__EXERCISES__.
1 - In the article on newborn brain injury and EEG, which two institutes provided the grant funding?
2 - Transcribe everything in the article on newborn brain injury and EEG from "Despite more than" down to "preterm and term.".
3 - Go on with the article on newborn brain injury and EEG, picking up after its last sentence.
━━━ PASSAGE TO READ ━━━
WASHINGTON (May 15, 2019) — Neonatal brain injury is a leading cause of lifelong disability. Researchers at the George Washington University (GW) are laying the groundwork for a future where health care providers can more accurately diagnose brain injury and dysfunction in newborns with the use of an inexpensive and non-invasive diagnostic tool — electroencephalography (EEG). This work was recently funded with more than $4 million in grants from the National Eye Institute and the National Institute of Neurological Disorders and Stroke.
Despite more than 65 years of using EEG on newborns, understanding of rhythmic cortical activity patterns associated with brain development and injury is limited. The recent funding will enable the research team to help improve the interpretation and understanding of the EEG in neonates, both preterm and term.
The research, led by Matthew Colonnese, PhD, associate professor of pharmacology and physiology at the GW School of Medicine and Health Sciences, will expand current knowledge of how changes in brain connections to the cerebral cortex control the normal development of brain activity that occurs around the time of birth.
“Newborns, especially those at-risk of perinatal brain injury, such as preterm infants, are quite fragile. Thus a non-invasive bedside diagnostic like EEG has the potential to be a really helpful tool. Furthermore, use of EEG, rather than MRI, has the potential to reduce health care costs and be used in areas of the world without access to current scanning technologies,” said Colonnese. “Unfortunately, the EEG signal, which comes from a surface electrode on the scalp, is a mashup of all the electrical activity happening beneath it. We lack careful mechanistic studies to pinpoint which brain areas contribute to normal EEG.”
By measuring the activity through the depth of the cerebral cortex and underlying thalamus, an area which is highly connected to the cortex and often injured around the time of birth, the research team will provide insight into the circuit changes that may underlie human fetal cortical development and inform future studies of brain injury in infants.
“We know from looking at EEGs of infants born pre-term that brain activity takes a big step forward before the time of birth,” Colonnese explained. “This leap in the continuity of brain activity, is probably crucial for consciousness and our ability to sense everything around us at birth. We think the thalamus may play a big role in that maturation, and when it is injured, that can be catastrophic for the infant.”
━━━ STORED DATA ━━━
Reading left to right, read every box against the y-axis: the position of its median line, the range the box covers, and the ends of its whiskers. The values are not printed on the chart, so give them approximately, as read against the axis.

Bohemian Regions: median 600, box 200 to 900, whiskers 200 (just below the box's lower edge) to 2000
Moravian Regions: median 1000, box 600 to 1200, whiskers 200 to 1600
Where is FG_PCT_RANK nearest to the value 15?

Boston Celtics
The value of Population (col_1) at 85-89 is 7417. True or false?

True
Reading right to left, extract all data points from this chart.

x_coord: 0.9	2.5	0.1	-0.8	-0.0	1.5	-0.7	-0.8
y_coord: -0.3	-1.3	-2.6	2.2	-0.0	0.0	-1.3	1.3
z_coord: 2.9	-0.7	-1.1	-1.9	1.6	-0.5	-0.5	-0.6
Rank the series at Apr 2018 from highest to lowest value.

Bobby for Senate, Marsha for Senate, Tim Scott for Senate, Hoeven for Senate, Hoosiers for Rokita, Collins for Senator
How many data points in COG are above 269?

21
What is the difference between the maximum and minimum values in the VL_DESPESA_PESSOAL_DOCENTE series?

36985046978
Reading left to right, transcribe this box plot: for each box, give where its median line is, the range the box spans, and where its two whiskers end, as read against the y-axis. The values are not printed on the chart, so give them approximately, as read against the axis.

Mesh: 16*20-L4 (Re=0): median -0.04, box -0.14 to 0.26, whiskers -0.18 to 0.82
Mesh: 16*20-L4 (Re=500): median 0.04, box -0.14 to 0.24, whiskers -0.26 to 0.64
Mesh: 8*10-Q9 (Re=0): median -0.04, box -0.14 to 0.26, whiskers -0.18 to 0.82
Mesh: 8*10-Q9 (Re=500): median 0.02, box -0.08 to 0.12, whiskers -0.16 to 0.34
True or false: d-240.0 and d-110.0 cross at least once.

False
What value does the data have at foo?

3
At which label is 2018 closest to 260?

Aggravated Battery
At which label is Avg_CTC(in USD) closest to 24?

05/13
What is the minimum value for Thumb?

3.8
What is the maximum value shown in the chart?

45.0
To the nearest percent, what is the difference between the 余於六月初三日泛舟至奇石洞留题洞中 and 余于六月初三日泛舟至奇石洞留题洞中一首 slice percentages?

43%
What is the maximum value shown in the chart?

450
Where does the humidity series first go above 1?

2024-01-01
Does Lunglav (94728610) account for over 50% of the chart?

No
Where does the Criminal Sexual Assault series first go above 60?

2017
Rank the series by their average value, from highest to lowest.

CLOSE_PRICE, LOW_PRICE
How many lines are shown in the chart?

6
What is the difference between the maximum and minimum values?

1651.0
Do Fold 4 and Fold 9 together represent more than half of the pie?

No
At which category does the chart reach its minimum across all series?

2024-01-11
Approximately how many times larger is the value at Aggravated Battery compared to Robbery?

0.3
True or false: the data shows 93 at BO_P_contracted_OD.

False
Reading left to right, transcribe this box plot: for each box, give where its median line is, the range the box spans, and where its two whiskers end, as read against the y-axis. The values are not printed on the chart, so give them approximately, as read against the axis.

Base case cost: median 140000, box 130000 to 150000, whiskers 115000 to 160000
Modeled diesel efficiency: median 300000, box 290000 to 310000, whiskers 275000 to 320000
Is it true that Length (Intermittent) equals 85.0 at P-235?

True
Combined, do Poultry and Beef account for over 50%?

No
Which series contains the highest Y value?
━━━
__ANSWERS TO THE TASKS__.
1 - The National Eye Institute and the National Institute of Neurological Disorders and Stroke.

2 -
Despite more than 65 years of using EEG on newborns, understanding of rhythmic cortical activity patterns associated with brain development and injury is limited. The recent funding will enable the research team to help improve the interpretation and understanding of the EEG in neonates, both preterm and term.

3 -
Through their studies, Colonnese and his team aim to define the role of the thalamus in developing a normal functioning cortex, as well as the role of inhibition mediated by the thalamic reticular nucleus — a connected region that forms a capsule around the thalamus — in developing thalamocortical activity. An important part of the project will determine the effect of a long-term lesion of the thalamus on the EEG. The team will be able to figure out whether cortical activity can recover from such an injury.
“This project will expand our current knowledge of developing thalamocortical circuit activity to better inform clinical decisions, based on EEG,” Colonnese said. “Thinking long-term, with clinical collaborations, we want to create a developmental activity atlas in which abnormal EEG patterns in at-risk newborns are matched to specific disruptions in the different areas of the brain, which clinicians can use to refine prognosis.”
Colonnese and his team expect their study to demonstrate a critical role for the thalamus in timing the maturation of the EEG. This will expand experimental approaches for pre-clinical models and inform diagnostics in clinical populations.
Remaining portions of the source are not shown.